A reporter at Kentucky's Media Day on Thursday asked freshman Anthony Davis if he'd observed unusual behavior by UK fans. Davis recalled an example of free enterprise at work.
A fan asked him and other UK players to sign basketballs, Davis said. After the autograph, the fan noted, "Thanks, I'm using it to pay for school."
UK advised players to not simply sign their names in the future.
"After that, we sign something to whomever it is," Davis said. "So they won't be able to sell it."
Several UK players noted how they worked on their bodies.
For instance, Davis said he had gained 15 pounds.
Terrence Jones said he had managed to put on weight while slimming down and becoming trimmer. Or as Jones put it, he went from a high school guy to a player with a "college body."
"Not as small anymore," he said. "In high school, you don't touch weights."
Freshman point guard Marquis Teague said he arrived at UK weighing 170 pounds and now tips the scales at 187.
"Trying to get a lot stronger," he said. "It helps to be able to take more contact. Defensively, I can pressure the ball a lot better (and) not get knocked around."
Lockout helps UK
UK players touted the benefit of having played against NBA players this fall.
Several NBA players, primarily members of the Oklahoma City Thunder, worked out in Lexington earlier this fall. Those workouts included pickup games involving UK players.
"Nothing's better," Stacey Poole said of the benefits derived from such games.
Added Jones: "It gave us more confidence as a team going into the season."
But Jones tempered his comments when asked about competing with LeBron James.
"It's hard to compare open gym against really playing him in a NBA game," Jones said.
Point guard presents an interesting dynamic for Kentucky.
The presumed point guard, Teague, plays so aggressively he's been called "a pit bull" by Coach John Calipari.
Yet, UK will have to scramble to find a backup point guard should Teague get in foul trouble.
"I think I'm over-aggressive," Teague said. "... (Calipari) says I need to pick and choose.
"He still wants me to play aggressive defense. But I have to watch myself. If I get one quick foul, back off a little bit."
Teague welcomed the "pit bull" tag and the snarling connotation that goes with it.
"He says that because I play defense aggressively," Teague said. "I pick up people full court, try to get into them (and) try to make them mad."
Busy man/bushy man
Sophomore Doron Lamb had noticeably longer hair.
"Don't have time for haircuts," said Lamb, who noted how much time he and his teammates had been spending in the gym. "As of now, I might not ever cut it."
With a cluster of reporters standing in front of him, Jones noted how UK had schooled the players on what to say — and what not to say — to the media.
And what was the advice?
"I don't remember," Jones said with a smile.

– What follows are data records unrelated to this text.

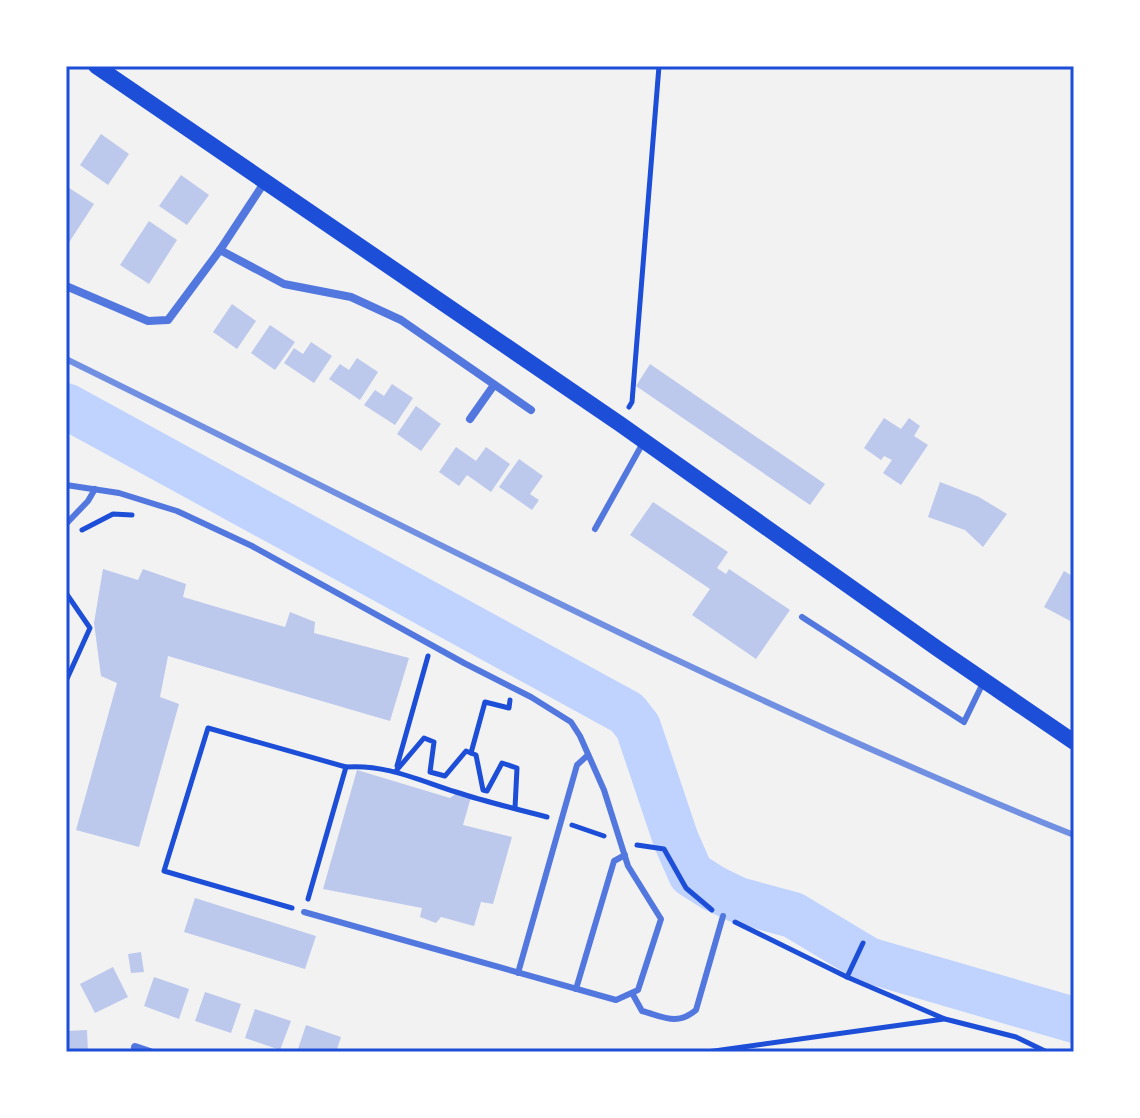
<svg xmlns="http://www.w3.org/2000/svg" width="1140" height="1118" font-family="Lato,sans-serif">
<rect width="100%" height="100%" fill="#f2f2f2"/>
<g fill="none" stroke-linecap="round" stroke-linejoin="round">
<polyline stroke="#bfd3fe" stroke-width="46" points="66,406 627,713 638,727 676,840 691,874 713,888 738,900 793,915 868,960 1074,1020"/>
</g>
<g fill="#bdc9ec">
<polygon points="101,134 129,154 108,185 80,165"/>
<polygon points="181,175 209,195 187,225 159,206"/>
<polygon points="66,186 94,204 66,247"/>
<polygon points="149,221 177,240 149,284 120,265"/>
<polygon points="232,304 256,321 237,349 213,332"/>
<polygon points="270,325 295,342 275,370 251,353"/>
<polygon points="311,342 332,356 314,383 284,363 294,348 303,354"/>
<polygon points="357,358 378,372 360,400 329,379 340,364 349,370"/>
<polygon points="650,364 825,484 810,505 636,386"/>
<polygon points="392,384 413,398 395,425 364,405 375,390 384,396"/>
<polygon points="416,406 441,424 421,451 397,434"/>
<polygon points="884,418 901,429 909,418 920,426 914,436 928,445 901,485 883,473 892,460 884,456 881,460 864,448"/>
<polygon points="456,447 476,461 486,447 510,464 491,492 467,475 459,486 439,472"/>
<polygon points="519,459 543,476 530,494 539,500 532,510 499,487"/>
<polygon points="940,482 979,497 1007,514 983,547 965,530 928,517"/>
<polygon points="653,502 728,552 717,568 726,574 729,569 790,610 756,659 692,615 710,589 630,535"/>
<polygon points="103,569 138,580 143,569 186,584 183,597 285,627 290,612 315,622 314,633 409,658 390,721 168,656 160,697 179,704 139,847 76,830 117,683 101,676 94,623"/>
<polygon points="1064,571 1074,577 1074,623 1044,607"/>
<polygon points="357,770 450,798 457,793 471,797 463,825 512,837 493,904 481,902 474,926 441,917 436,923 420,917 422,908 323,889"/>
<polygon points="195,898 316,936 305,969 184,932"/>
<polygon points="141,952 144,972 131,973 128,954"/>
<polygon points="113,967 128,997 95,1013 80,984"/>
<polygon points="154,977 189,989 179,1019 144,1006"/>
<polygon points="205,992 241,1004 231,1033 195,1021"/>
<polygon points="255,1009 291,1021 280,1050 245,1038"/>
<polygon points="306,1025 341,1037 336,1052 297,1052"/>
<polygon points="87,1030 88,1052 66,1052 66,1031"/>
</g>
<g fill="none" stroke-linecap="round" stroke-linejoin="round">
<g stroke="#1d4ed8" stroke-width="5">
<polyline points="629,407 632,402 659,66"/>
<polyline points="82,530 113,514 132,515"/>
<polyline points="66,593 90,628 66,681"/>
<polyline points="471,753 485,702 509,708 510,700"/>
<polyline points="397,766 428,656"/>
<polyline points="396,771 424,738 434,742 430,772 445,776 466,751 476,755 483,790 487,791 502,763 517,768 515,808"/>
<polyline points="572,825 604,836"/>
<polyline points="637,845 664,849 686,888 712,910"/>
<path d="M308,899L346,767C386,764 418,780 456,792C486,802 517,809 547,817"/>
<polyline points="292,908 164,871 208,728 346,767"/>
<polyline points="735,922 847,977 945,1019 1016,1037 1047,1052"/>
<polyline points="847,977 863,943"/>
<polyline points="707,1052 944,1019"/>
</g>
<g stroke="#5277de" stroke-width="6">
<polyline points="66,485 119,493 177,511 252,546 464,663 531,697 571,722 580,736 604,790 628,866 661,919 638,990 616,1000 304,912"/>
<polyline points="66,524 88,501 95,489"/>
<polyline points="595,529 644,441"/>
<polyline points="802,617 964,722 984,681"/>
<polyline points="518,973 577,765 588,755"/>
<polyline points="576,989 614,861 625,855"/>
<path d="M632,993L642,1011C664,1017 677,1026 696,1010L723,916"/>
</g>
<g stroke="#5277de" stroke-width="8">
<polyline points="220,250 284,284 351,297 401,320 531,410"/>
<polyline points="66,286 148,321 168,320 220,250 264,183"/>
<polyline points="470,419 494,385"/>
<polyline points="135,1047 150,1052"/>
</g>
<polyline stroke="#1d4ed8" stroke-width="16" points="96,66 620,424 938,649 1074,742"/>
<path stroke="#7290e2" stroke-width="6" d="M66,359C398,522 731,698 1074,835"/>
</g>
<rect width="1140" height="1118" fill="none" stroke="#ffffff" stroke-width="136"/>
<rect x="68" y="68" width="1004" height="982" fill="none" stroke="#1d4ed8" stroke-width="3"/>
</svg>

When a reporter suggested that Jones and the UK players might be counting down the minutes in the hour-long Media Day session, Jones said with a deadpan expression, "I don't look at the clock."

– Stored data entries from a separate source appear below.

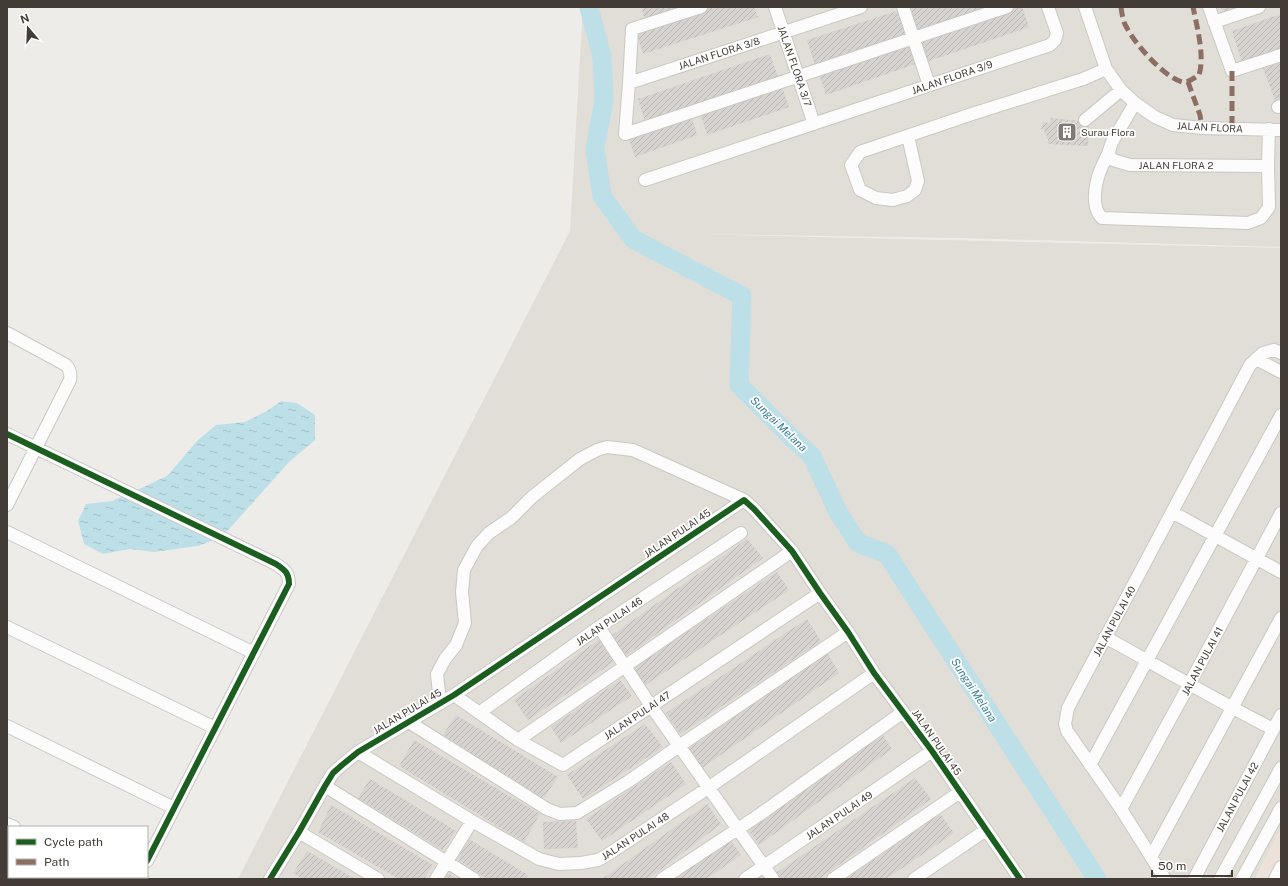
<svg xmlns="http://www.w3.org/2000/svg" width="1288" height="886" font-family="'Public Sans',sans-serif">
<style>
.residential{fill:#e1ddd7}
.commercial{fill:#ede2da}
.water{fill:url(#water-ripples)}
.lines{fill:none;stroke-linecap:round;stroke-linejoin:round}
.river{stroke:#bddfe8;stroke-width:19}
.building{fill:url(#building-hatch)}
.minor-casing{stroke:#cac8c5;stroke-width:14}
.minor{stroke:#fcfcfc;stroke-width:12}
.quiet{stroke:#8d6e63;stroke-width:5;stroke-dasharray:10 5;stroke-linecap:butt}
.cycleway-casing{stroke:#fff;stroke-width:8}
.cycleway{stroke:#1b5e20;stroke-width:6}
.labels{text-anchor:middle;stroke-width:3.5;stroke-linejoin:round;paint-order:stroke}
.street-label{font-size:10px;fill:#433c36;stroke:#fff}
.poi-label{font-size:10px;fill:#433c36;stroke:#fff;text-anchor:start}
.water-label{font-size:11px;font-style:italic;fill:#387d94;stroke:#fff}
</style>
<defs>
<pattern id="water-ripples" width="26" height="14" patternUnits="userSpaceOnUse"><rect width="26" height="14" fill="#bddfe8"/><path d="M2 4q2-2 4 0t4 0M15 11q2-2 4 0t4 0" fill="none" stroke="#a4c0c8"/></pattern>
<pattern id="building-hatch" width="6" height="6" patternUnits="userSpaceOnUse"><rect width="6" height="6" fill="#d6d3d0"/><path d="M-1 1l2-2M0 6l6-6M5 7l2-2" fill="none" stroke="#b9b6b3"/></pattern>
</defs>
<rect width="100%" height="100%" fill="#eeece9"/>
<!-- residential -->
<path class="residential" d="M 583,7 L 1281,7 L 1281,247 L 959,238 L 692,234 L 1281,248 L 1281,828 L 1255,879 L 238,879 L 570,231 Z"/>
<!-- commercial -->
<path class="commercial" d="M 1281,828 L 1281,879 L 1255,879 Z"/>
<!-- water -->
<path class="water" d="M 281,401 L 297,403 L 315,415 L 315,440 L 289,462 L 222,537 L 198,546 L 154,552 L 130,549 L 103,554 L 84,544 L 78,521 L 86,504 L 112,501 L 135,491 L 167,476 L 197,441 L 216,425 L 245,422 L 267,411 Z"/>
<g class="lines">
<!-- river -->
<path class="river" d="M 589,7 L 602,57 L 604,100 L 595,149 L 602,196 L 633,239 L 742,296 L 739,385 L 791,437 L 812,456 L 839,514 L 858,543 L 887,554 L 1097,879"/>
</g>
<!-- building -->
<path class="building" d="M 641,7 L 681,7 L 645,19 Z
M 710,7 L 754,7 L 758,17 L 643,54 L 636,31 Z
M 906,7 L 992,7 L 915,32 Z
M 1015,7 L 1022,7 L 1029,27 L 926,62 L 919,40 Z
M 1221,7 L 1262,7 L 1225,20 Z
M 900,10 L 908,35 L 815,65 L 807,40 Z
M 1281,14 L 1281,52 L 1243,65 L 1232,31 Z
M 911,42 L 918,63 L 826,95 L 819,74 Z
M 770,54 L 778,77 L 645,121 L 638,99 Z
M 1281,62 L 1281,102 L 1276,103 L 1263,68 Z
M 781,85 L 789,107 L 707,135 L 700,112 Z
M 691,115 L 697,135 L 635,157 L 628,136 Z
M 1051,118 L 1089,122 L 1088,146 L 1048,144 L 1048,139 L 1046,139 L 1047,134 L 1044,134 L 1045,130 L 1041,129 L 1043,122 L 1050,123 Z
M 747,539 L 763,558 L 624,657 L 611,636 Z
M 777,572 L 789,590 L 644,686 L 633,668 Z
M 807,619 L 821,641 L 680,734 L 666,713 Z
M 600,639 L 615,661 L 528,720 L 514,700 Z
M 827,652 L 839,673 L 702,768 L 687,750 Z
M 620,680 L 632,696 L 561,743 L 551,727 Z
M 456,715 L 558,777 L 543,799 L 443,735 Z
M 645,724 L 663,747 L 583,799 L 567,775 Z
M 882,734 L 892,749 L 759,845 L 749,830 Z
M 414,740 L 540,814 L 524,842 L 399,766 Z
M 671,762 L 686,784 L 602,841 L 586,819 Z
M 915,778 L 931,799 L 819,879 L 781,879 L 776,873 Z
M 370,779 L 456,831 L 443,850 L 358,798 Z
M 707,804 L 721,824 L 648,879 L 602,879 Z
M 331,805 L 433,865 L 424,879 L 399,879 L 318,832 Z
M 940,814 L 954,833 L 886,879 L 846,879 Z
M 576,821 L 578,848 L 544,849 L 543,822 Z
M 469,839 L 528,875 L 526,879 L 487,879 L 457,859 Z
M 730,839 L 741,855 L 706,879 L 672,879 Z
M 307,851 L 355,879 L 303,879 L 293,873 Z
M 446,872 L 457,879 L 442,879 Z"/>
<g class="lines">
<defs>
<path id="minor" d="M 701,7 L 632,29 L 629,83 L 861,7
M 775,7 L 814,124
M 903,7 L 929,85
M 1085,7 L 1106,69 L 1121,90 L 1135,103 L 1155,117 L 1173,125 L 1202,128 L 1281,130
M 1209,7 L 1232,71 L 1281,55
M 1214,22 L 1259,7
M 629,83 L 625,134 L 1007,7
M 1135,103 L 1112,142 L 1108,154 L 1113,160 L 1130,165 L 1268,166 L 1269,129
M 1278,107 L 1281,106
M 1085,120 L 1121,90
M 908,136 L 918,181 L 915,190 L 907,196 L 893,200 L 876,198 L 860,190 L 851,165 L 860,152 L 972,114 L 1083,79 L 1106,69
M 1108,154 C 1104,162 1099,171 1097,181 C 1094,192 1093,210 1102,218 L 1248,223 L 1261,218 L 1269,207 L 1268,166
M 645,180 L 1050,45 L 1055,40 L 1057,33 L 1048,7
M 7,333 L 66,365 C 70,369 71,374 70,380 L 7,505
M 1256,359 L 1281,372
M 7,434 L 276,564 C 285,570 289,573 289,584 L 147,861
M 1172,512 L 1281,572
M 7,532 L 254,653
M 7,627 L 215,728
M 599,627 L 651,706 L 773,879
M 1105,637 C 1161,668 1216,700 1273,729
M 454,695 L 518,740 L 563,765 L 820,593
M 441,703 L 439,693 L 437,674 L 445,659 L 456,645 L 465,623 L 462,592 L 464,570 L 477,546 L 489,533 L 511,518 L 532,497 L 580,459 L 597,450 L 607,447 L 633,450 L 744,500 L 754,509 L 792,551 L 820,593 L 848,632 L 874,673 L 932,751 L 1020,879
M 479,713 L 599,627 L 741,533
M 409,722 L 547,809 L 560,814 L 577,813 L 629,781 L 679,746 L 848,632
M 7,726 L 174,808
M 518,740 L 792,551
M 358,752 L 472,821 L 539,859 L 559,864 L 581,863 L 598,860 L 607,855 L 708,788 L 874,673
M 1090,765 L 1281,415
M 325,786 L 474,879
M 1121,809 L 1190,683 L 1281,513
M 7,824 L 14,827
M 299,832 L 378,879
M 1151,857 L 1281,618
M 121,877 L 125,879
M 134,879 L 138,877
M 270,879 L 299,832 L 325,786 L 333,773 L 342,765 L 358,752 L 454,695 L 744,500
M 436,879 L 472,821
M 662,879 L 759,815 L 903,712
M 745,879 L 932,751
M 833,879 L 960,792
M 914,879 L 986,830
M 1165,879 L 1121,809 L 1067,731 L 1065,724 L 1068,708 L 1250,365 L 1263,353 L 1274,350 L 1281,353
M 1194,879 L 1281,715
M 1220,879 L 1281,768
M 1242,879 L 1281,808
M 1275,879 L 1281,867"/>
</defs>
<!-- minor casing -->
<use href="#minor" class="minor-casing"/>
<!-- minor -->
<use href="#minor" class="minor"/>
<!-- quiet -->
<path class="quiet" d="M 1121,7 C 1122,14 1123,22 1127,28 C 1135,44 1164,77 1182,82 C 1188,83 1194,78 1199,75 C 1205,56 1197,27 1193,7
M 1232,71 L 1232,128
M 1188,82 L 1200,115 L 1202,128"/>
<defs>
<path id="cycleway" d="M 7,434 L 276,564 C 285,570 289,573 289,584 L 147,861
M 270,879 L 299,832 L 325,786 L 333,773 L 342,765 L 358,752 L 454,695 L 744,500 L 754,509 L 792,551 L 820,593 L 848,632 L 874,673 L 932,751 L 1020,879"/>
</defs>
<!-- cycleway casing -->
<use href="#cycleway" class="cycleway-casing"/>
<!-- cycleway -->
<use href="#cycleway" class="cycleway"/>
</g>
<!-- icons -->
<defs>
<symbol id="building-square" viewBox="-11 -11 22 22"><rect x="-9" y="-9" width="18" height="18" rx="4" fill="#7f7a75" stroke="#fff"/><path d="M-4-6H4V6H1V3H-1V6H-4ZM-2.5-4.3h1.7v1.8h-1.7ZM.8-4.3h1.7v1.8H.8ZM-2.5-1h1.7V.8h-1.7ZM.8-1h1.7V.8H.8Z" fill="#fff"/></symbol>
</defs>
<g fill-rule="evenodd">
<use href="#building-square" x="1056" y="121" width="22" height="22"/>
</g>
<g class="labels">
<!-- street labels -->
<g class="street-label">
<text transform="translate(719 53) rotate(-18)" y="4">JALAN FLORA 3/8</text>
<text transform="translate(795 66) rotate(71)" y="4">JALAN FLORA 3/7</text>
<text transform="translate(952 77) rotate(-19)" y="4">JALAN FLORA 3/9</text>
<text transform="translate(1210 127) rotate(3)" y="4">JALAN FLORA</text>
<text x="1176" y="169">JALAN FLORA 2</text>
<text transform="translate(677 533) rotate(-34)" y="4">JALAN PULAI 45</text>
<text transform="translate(609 621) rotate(-34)" y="4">JALAN PULAI 46</text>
<text transform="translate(1114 621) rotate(-62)" y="4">JALAN PULAI 40</text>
<text transform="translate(1202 661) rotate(-62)" y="4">JALAN PULAI 41</text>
<text transform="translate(407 711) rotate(-31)" y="4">JALAN PULAI 45</text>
<text transform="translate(637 715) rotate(-34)" y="4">JALAN PULAI 47</text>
<text transform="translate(937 742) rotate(55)" y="4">JALAN PULAI 45</text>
<text transform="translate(1237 797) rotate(-62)" y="4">JALAN PULAI 42</text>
<text transform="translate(839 815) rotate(-34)" y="4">JALAN PULAI 49</text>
<text transform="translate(635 836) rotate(-33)" y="4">JALAN PULAI 48</text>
</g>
<!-- poi labels -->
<g class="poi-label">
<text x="1081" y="136">Surau Flora</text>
</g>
<!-- water labels -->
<g class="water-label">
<text transform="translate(779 424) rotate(44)" y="4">Sungai Melana</text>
<text transform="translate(974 690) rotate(57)" y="4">Sungai Melana</text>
</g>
</g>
<!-- border -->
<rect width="1288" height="886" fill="none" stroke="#433c36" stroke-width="16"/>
<!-- legend -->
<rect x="8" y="826" width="140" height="52" fill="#ffffff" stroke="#b4b1af"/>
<rect x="16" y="839" width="20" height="6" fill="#1b5e20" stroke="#b4b1af"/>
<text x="44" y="846" font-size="12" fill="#433c36">Cycle path</text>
<rect x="16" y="859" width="20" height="6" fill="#8d6e63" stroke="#b4b1af"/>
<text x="44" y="866" font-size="12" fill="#433c36">Path</text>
<!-- north arrow -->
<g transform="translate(28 28) rotate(341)" stroke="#ffffff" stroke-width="3" paint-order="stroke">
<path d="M0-3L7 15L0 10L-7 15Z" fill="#433c36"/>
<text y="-6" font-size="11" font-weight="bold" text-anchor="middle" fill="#433c36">N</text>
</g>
<!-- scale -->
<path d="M1152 870v6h80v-6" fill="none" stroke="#433c36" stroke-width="2"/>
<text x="1158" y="870" font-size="12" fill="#433c36" stroke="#ffffff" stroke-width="3" paint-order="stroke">50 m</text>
</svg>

Then, he added, "We have 14 minutes (remaining)."
When asked about angering Louisville fans by becoming the latest UK coach to declare the program pre-eminent in Kentucky, Calipari said, "I'm not trying to, I'm just coaching my team. That's what I do.
"I work here at the University of Kentucky, and I coach my team. That seems to aggravate a lot of people."
Reporters laughed. Then another question prompted Calipari to say, "I was still thinking about what I said. Tell me that again."